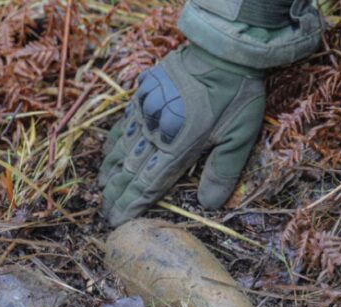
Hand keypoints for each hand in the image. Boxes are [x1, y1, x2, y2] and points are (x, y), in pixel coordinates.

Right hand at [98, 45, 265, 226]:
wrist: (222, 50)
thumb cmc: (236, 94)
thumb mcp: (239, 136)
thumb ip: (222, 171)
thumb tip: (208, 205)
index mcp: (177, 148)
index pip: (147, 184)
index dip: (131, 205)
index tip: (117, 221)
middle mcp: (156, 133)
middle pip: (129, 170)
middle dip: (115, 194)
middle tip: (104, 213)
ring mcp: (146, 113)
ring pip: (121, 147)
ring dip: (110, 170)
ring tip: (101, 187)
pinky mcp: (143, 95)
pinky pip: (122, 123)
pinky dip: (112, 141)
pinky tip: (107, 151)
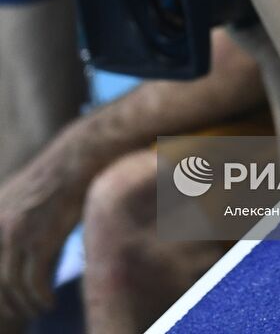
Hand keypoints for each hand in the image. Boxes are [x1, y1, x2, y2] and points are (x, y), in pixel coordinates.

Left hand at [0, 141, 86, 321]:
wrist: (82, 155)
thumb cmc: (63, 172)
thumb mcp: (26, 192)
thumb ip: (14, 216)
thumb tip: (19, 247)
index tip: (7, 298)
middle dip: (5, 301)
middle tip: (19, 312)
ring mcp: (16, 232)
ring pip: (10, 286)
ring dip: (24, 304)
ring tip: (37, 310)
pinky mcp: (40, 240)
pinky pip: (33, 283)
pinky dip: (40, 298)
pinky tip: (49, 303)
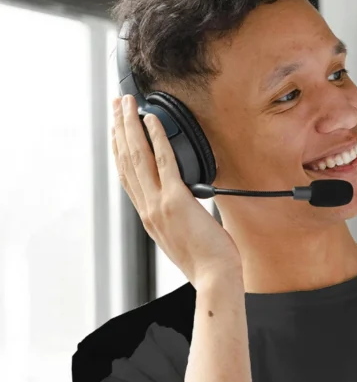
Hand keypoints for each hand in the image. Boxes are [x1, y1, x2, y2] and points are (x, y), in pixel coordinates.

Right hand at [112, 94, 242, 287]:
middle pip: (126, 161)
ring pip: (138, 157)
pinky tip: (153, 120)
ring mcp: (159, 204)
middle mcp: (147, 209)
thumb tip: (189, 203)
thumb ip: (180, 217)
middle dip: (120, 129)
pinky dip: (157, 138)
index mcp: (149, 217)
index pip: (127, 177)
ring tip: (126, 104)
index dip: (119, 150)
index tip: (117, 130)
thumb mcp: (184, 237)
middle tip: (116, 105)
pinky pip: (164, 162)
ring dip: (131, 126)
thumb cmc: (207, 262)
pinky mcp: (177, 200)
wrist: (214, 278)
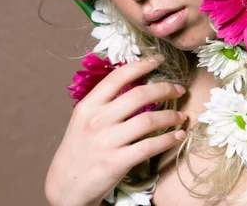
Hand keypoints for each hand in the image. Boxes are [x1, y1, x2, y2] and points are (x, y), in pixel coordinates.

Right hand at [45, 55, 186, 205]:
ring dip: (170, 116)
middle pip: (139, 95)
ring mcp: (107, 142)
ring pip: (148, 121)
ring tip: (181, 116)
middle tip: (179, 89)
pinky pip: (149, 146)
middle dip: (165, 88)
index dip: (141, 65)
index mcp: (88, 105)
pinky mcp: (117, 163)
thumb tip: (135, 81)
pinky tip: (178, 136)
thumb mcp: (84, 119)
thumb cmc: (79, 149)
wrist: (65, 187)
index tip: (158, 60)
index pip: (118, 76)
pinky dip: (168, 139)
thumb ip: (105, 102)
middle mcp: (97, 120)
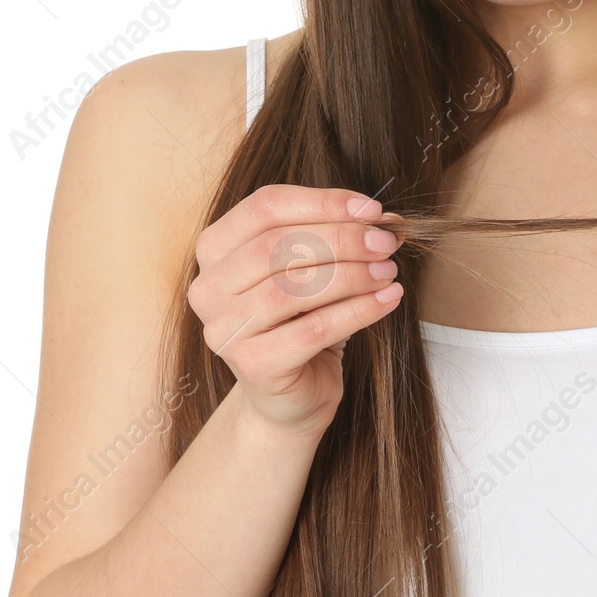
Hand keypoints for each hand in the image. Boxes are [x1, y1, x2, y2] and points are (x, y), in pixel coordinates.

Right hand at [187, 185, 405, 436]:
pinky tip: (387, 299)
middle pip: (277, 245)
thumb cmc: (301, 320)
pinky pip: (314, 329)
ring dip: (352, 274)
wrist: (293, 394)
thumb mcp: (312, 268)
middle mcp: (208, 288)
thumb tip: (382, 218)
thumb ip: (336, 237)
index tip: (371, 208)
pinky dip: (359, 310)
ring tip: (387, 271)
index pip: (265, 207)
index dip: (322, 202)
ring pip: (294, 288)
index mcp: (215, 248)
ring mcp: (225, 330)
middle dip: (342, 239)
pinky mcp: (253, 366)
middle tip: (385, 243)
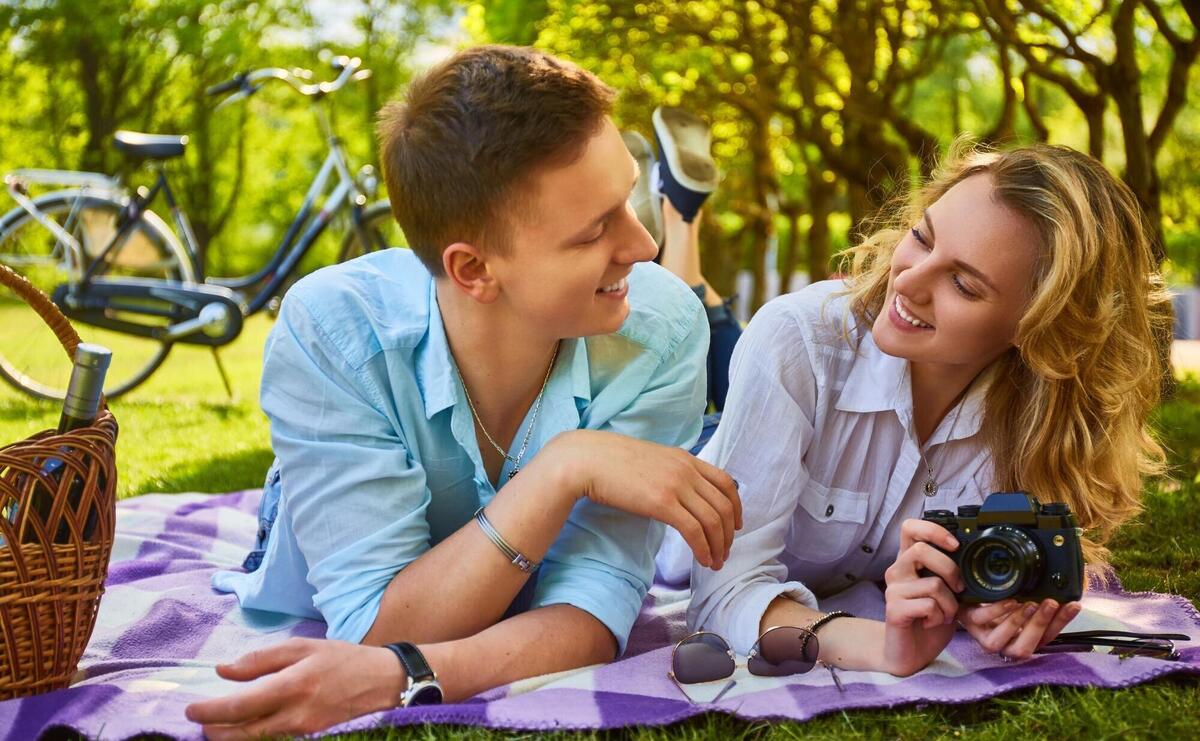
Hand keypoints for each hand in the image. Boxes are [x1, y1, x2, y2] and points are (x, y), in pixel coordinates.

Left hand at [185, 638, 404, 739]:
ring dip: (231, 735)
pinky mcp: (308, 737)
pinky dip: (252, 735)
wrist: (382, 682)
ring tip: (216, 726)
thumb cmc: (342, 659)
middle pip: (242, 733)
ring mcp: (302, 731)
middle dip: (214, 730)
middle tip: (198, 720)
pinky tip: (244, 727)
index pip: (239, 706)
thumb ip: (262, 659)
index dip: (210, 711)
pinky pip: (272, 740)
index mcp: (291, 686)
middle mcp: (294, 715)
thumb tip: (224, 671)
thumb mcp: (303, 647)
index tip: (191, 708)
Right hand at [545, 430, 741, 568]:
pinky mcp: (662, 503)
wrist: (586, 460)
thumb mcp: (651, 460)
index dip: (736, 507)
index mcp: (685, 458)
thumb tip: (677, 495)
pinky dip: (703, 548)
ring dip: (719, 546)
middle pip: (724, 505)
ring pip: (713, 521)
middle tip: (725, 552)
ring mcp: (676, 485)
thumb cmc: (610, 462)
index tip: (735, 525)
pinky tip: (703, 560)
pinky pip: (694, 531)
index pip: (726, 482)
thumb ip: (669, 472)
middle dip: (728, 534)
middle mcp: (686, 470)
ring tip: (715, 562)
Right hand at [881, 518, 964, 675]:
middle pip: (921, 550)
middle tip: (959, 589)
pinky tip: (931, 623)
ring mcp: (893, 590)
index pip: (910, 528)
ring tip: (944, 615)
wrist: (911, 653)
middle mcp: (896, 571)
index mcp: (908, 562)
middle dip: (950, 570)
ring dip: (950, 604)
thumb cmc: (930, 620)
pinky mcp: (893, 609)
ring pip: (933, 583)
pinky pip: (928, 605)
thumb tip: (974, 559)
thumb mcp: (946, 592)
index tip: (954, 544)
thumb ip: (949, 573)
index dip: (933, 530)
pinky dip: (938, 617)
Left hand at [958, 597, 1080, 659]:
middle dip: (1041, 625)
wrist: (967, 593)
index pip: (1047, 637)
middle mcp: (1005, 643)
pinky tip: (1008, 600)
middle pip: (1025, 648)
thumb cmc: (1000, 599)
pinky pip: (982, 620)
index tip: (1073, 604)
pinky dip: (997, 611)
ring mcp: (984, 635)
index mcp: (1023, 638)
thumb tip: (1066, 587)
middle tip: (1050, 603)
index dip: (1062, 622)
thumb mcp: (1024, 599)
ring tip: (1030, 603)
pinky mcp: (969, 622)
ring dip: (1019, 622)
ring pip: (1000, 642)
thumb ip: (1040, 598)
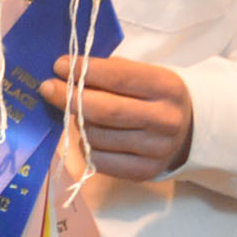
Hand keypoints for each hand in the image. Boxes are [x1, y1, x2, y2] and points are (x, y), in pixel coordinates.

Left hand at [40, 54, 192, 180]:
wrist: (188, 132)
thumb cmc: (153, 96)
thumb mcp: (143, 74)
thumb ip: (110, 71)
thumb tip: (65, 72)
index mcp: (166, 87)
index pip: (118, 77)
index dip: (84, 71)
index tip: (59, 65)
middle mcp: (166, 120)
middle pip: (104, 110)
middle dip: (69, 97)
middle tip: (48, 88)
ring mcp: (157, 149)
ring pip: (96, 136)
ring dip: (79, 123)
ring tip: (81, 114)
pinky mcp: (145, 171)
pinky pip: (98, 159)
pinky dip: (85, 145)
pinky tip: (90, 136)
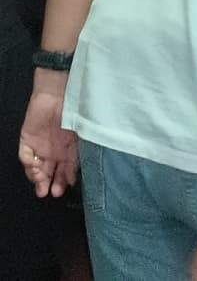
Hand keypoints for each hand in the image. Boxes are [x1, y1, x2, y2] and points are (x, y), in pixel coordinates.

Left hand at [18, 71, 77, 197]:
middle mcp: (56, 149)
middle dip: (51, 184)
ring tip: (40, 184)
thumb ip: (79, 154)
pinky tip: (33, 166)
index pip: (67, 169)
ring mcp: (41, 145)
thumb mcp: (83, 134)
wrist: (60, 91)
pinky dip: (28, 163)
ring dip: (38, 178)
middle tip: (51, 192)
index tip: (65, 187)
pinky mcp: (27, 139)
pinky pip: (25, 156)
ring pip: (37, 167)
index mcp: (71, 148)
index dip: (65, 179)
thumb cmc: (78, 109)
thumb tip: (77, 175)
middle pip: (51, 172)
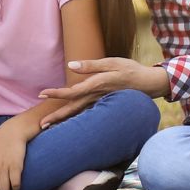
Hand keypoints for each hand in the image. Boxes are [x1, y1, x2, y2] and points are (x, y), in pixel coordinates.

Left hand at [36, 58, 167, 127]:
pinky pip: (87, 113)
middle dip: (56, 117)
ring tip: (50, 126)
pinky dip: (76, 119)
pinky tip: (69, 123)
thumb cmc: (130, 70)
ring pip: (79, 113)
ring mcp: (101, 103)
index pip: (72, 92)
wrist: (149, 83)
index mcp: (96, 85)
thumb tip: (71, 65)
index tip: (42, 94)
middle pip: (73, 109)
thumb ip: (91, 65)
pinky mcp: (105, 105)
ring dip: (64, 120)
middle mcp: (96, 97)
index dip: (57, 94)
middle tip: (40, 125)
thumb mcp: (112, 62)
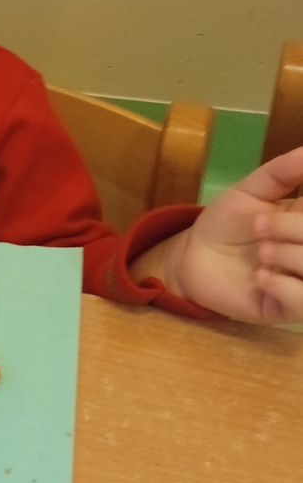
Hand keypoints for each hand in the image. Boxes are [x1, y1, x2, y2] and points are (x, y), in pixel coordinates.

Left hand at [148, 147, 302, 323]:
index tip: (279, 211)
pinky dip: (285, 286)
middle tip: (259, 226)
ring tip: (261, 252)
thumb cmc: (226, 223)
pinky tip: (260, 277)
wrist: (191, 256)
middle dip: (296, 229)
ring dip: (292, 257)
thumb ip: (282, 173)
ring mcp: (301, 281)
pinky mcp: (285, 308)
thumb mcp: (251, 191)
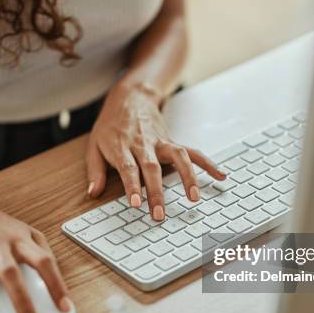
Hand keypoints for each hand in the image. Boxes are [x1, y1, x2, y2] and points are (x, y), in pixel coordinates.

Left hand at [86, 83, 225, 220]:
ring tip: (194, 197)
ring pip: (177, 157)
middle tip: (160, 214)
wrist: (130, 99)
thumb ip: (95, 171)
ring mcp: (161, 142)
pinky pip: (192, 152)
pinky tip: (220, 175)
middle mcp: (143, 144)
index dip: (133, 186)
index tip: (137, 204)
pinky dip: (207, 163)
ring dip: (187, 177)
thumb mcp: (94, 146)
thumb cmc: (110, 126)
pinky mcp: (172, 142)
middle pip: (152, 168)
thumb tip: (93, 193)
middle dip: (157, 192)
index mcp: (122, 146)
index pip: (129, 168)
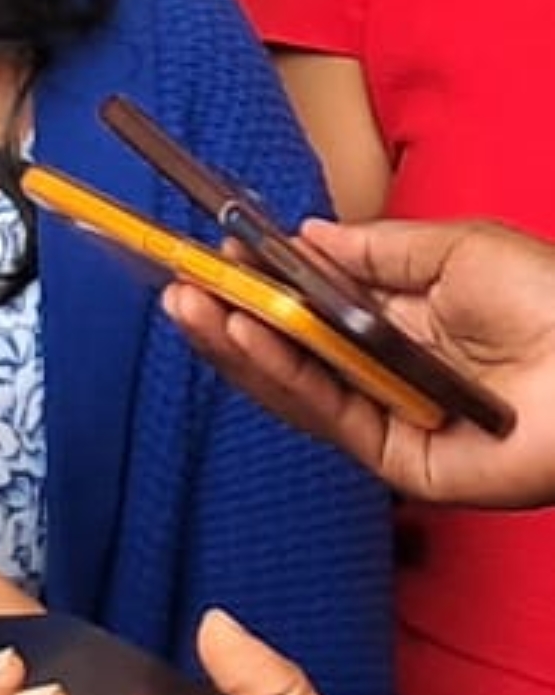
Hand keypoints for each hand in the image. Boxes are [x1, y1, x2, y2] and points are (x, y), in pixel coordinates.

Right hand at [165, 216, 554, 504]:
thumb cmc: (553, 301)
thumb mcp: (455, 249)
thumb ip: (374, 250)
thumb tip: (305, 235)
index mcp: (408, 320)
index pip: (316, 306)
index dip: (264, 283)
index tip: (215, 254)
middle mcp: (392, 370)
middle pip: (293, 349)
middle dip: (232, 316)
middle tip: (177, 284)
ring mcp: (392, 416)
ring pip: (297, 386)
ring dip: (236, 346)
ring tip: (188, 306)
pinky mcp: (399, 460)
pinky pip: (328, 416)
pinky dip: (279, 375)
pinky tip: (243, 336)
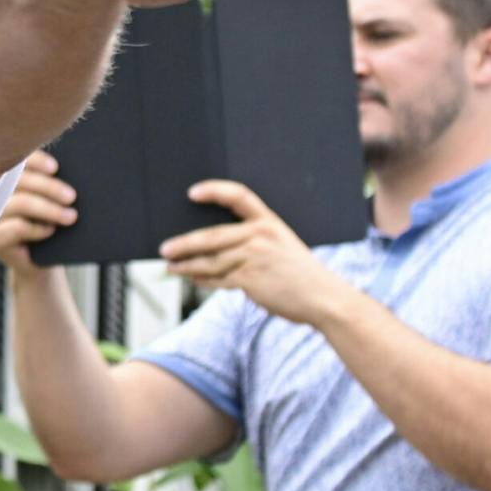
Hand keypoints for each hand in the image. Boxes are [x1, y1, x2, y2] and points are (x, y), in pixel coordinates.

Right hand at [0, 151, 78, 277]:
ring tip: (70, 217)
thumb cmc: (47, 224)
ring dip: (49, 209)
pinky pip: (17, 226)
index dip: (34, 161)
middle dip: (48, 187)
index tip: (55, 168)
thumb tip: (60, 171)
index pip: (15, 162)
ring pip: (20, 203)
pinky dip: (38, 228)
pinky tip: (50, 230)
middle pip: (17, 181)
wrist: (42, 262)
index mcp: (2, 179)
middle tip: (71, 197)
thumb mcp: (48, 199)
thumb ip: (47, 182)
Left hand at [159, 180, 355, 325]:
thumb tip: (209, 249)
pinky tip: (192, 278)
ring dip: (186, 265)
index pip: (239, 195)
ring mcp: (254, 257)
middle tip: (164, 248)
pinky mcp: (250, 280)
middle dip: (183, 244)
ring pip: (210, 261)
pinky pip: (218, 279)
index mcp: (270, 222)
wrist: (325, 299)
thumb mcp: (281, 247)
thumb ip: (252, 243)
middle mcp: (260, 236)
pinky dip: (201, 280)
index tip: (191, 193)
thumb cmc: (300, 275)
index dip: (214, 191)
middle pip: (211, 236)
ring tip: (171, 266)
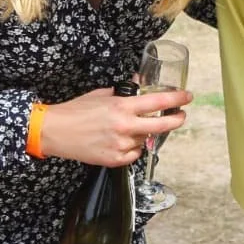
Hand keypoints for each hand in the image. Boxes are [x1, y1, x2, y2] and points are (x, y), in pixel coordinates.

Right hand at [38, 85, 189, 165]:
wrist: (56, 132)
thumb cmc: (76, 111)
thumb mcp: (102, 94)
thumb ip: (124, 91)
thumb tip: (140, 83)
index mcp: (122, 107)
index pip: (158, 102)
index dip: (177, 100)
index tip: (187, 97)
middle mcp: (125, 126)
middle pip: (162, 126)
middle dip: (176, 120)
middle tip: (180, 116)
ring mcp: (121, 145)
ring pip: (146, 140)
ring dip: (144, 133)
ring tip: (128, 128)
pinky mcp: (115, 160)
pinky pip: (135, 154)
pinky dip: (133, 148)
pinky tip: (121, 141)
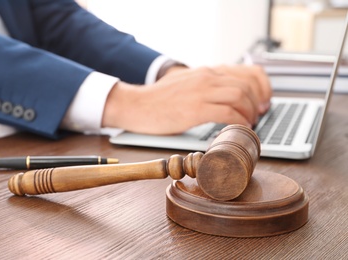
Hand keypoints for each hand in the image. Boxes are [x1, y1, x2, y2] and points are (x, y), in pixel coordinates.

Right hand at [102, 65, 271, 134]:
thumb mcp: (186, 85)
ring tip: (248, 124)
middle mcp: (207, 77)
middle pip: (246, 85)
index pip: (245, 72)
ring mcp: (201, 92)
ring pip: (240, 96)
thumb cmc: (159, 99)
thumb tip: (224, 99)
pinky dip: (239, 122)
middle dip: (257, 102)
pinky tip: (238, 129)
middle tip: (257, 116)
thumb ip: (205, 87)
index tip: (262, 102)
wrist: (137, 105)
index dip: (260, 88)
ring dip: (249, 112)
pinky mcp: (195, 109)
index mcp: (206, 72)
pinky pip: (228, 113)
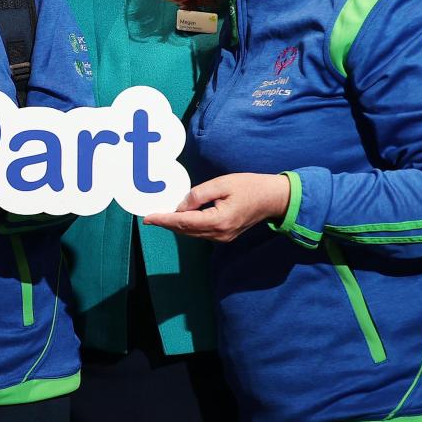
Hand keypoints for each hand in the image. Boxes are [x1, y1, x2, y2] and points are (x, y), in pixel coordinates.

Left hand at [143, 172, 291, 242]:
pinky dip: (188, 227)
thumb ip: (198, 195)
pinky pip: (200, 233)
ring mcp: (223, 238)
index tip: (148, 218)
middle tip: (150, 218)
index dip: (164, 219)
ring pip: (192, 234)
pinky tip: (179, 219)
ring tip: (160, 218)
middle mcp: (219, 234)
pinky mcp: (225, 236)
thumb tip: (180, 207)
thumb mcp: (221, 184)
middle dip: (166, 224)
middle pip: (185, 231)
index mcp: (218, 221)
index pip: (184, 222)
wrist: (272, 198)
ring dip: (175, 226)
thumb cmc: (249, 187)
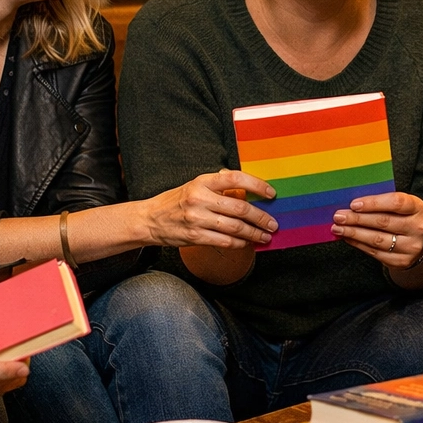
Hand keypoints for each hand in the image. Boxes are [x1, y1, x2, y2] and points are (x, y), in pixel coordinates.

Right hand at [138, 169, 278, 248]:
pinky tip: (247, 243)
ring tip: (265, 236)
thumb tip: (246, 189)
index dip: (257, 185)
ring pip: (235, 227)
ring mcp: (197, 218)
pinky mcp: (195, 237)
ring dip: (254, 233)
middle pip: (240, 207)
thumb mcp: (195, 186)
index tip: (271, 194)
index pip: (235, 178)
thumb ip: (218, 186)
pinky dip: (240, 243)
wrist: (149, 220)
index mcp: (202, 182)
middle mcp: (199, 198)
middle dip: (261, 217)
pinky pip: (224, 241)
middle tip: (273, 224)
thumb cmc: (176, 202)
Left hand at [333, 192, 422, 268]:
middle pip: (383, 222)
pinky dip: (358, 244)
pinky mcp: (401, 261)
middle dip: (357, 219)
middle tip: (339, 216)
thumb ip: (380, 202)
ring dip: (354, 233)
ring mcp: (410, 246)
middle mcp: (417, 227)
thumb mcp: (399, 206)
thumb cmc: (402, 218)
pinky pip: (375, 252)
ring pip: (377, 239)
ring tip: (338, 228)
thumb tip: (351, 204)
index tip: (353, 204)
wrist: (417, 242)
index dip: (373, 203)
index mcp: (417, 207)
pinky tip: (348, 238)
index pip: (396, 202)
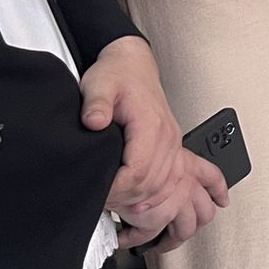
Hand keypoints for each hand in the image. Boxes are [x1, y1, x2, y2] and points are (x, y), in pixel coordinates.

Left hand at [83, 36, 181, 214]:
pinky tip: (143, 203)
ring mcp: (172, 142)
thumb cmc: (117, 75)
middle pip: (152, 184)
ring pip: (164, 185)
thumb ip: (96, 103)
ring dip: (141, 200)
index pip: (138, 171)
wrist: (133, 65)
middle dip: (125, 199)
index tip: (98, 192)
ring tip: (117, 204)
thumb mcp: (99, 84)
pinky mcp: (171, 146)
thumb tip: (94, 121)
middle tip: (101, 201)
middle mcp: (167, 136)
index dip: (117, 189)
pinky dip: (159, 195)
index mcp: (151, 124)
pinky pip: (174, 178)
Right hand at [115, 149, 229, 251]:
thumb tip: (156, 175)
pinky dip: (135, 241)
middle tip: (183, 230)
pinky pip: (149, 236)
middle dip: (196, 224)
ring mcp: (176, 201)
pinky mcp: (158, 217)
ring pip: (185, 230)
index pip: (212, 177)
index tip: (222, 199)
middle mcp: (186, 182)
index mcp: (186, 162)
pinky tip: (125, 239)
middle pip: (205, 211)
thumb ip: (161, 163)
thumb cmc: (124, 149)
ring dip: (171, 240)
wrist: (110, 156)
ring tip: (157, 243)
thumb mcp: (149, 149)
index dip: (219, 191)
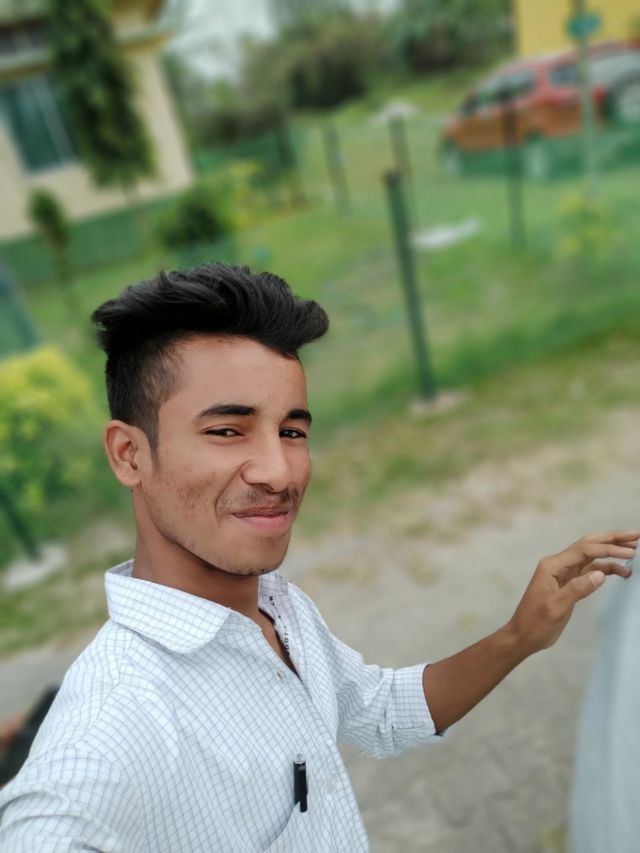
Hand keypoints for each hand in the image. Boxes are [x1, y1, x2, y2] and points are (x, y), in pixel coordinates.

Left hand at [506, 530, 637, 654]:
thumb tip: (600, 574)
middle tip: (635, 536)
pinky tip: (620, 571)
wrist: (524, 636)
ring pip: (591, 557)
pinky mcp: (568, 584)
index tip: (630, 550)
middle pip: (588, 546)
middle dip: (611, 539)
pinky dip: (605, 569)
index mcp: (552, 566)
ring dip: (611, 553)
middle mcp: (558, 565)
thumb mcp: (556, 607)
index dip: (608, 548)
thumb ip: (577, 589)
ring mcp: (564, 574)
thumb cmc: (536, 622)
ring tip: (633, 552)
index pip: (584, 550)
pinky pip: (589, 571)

***

Look above for the line with "thumb mcp: (94, 146)" and the line with "middle dip: (232, 316)"; set down those two lines and all lines between them exactly, without pictures and without anything else.

> **Response to the exercise**:
thumb mcp: (94, 146)
thumb cmc: (110, 126)
pinky mcp: (172, 142)
middle pip: (152, 168)
thumb tip: (93, 193)
middle dip: (157, 192)
index mcp: (122, 146)
index pip: (129, 168)
Hand keypoints for each hand in the image. Boxes are [x1, y1, x2, y2] and points are (x, y), in pixel coordinates.

Right hand at [165, 216, 554, 504]:
thumb cmc: (553, 301)
thumb mcp: (455, 249)
thumb ip: (374, 250)
thumb tip: (305, 235)
index mcp: (408, 320)
index pip: (316, 306)
index dip: (264, 283)
index tip: (215, 254)
middle mcp: (392, 370)
middle pip: (293, 349)
middle dip: (232, 316)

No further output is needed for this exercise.